A Fannie/Freddie Treasury guarantee on the way means mortgage rates have fallen, right? The huge spread between 10-year T-notes and mortgages has closed, for sure? All these mortgage-backed securities as good as Treasurys, they’re trading the same way? Fannie and Freddie can borrow cheaply, so mortgage rates will be cheap, too?

All wrong. This week’s mortgage trading removes any remaining dispute about the difficulty facing the financial system, the economy and housing. Mortgage rates have soared to 6.75 percent, up 0.375 percent in a week, the spread over 4.07 percent 10-year notes wider.

All long-term rates had a rough week. The CPI jump got the initial blame (1.1 percent in June alone, 5 percent year-over-year), but everybody knew it was coming, guaranteed by $145 oil. However, offsetting CPI concern was Federal Reserve Chair Ben Bernanke’s grim testimony, pushing "below-trend growth" off into 2010; and a mere 0.1 percent gain in June retail sales — that at the high point of rebate checks, done now.

The cause of the 10-year spike from 3.8 percent to 4.07 percent was this strange chain: Early-week news of rapidly weakening Euro and Asian economies at last knocked oil into a three-day drop to $130. That news jangled the stock market — the Irish Setter of finance — into an ear- and tongue-flapping, eye-bulging race to buy. As soon as the fear of 1987 left stocks, so did the frightened bid for bonds, and up went T-rates.

Fair enough: Falling oil trumps a sinking globe. For the moment.

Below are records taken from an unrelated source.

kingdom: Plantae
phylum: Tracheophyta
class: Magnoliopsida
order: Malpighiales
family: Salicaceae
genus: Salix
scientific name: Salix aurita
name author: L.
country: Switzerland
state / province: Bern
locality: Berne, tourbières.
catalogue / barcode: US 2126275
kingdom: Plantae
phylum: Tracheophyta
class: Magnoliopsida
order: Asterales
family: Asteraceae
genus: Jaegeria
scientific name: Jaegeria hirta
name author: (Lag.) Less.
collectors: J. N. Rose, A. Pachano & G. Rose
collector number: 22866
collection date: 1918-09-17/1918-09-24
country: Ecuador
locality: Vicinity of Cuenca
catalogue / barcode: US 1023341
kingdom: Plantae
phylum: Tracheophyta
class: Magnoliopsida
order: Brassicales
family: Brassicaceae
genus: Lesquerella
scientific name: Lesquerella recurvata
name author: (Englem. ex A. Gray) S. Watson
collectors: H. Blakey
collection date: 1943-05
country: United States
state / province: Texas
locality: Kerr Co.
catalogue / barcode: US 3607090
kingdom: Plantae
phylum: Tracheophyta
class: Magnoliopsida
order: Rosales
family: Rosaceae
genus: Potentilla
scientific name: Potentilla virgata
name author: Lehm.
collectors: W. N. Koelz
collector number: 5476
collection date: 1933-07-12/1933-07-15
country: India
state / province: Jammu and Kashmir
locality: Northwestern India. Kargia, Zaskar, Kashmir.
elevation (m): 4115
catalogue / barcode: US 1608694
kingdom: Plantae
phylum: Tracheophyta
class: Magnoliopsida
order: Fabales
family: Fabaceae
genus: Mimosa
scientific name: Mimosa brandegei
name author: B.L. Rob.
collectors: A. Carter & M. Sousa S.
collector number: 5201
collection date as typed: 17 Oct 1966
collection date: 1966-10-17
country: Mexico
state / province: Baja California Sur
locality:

The mortgage story is different and separate.

In normal times, from the mid-’80s forward, retail low-fee Fannie mortgages were available at about 1.6 percent above the 10-year T-note, give or take 10 basis points. Mortgages today should be 5.75 percent, tops, at that level a help to ARM escapers, refiers of all kinds, and buyers of resale homes and foreclosures. Instead, since January the market has repeatedly traded 2.75 percent over the 10-year, a terrible burden on housing.

I have argued since last year that this spread had nothing to do with Fannie/Freddie credit fear, because the Ginnie spread was just as wide (Ginnies have been "full faith and credit" for 40 years). Instead, the spread is the best indication of the insolvency of the financial system.

If you’re MegaBanc or WhiteShoe Securities, and you’ve lost your capital, and the market thinks it unwise to give you any more, the ONLY way to improve your capital ratio is to shrink your assets. Sell! You have to keep some cash and cash-like Treasurys. Of course, you dare not try to sell the mountain of IOU-crap you created and hold, and are trying desperately to blame on subprime mortgages. That leaves high-quality MBS as the only assets you can sell without a loss.

Add to that: It’s not just MegaBanc and WhiteShoe … it is every single big institution trying to downsize simultaneously. Constant MBS selling has overwhelmed the modest buying by Fannie and Freddie, mutual funds and non-leveraged investors, and crowded out mortgage borrowers.

Meanwhile, the Wall Street Journal editorial crew, Kudlow’s Twits at CNBC and dozens of serious blogs insist that the private sector is perfectly able to provide mortgages, and that Fannie and Freddie should disband. Sophomoric, juvenile, irresponsible, puerile, ignorant … the private sector at work? Ask somebody for a fixed-rate jumbo quote, and then ask how the top-end 20 percent of housing will survive with 8.25 percent money — if anybody qualifies.

After the FDIC seizure of IndyMac (which by itself may consume 15 percent of the FDIC’s cash), FDIC head Sheila Bair observed, "The housing crisis … is no longer confined to states that once had go-go markets," asking for more "pro-active intervention." Her thinking still runs to finding ways to keep financially failed households in their homes.

Won’t work. We must help buyers. She is correct about nationally deteriorating housing (Seattle the new poster child, good economy and all), guaranteed by mortgage starvation. The only way to housing recovery is to stop the financial-institution implosion, and that means federal injection of capital and bad-asset extraction.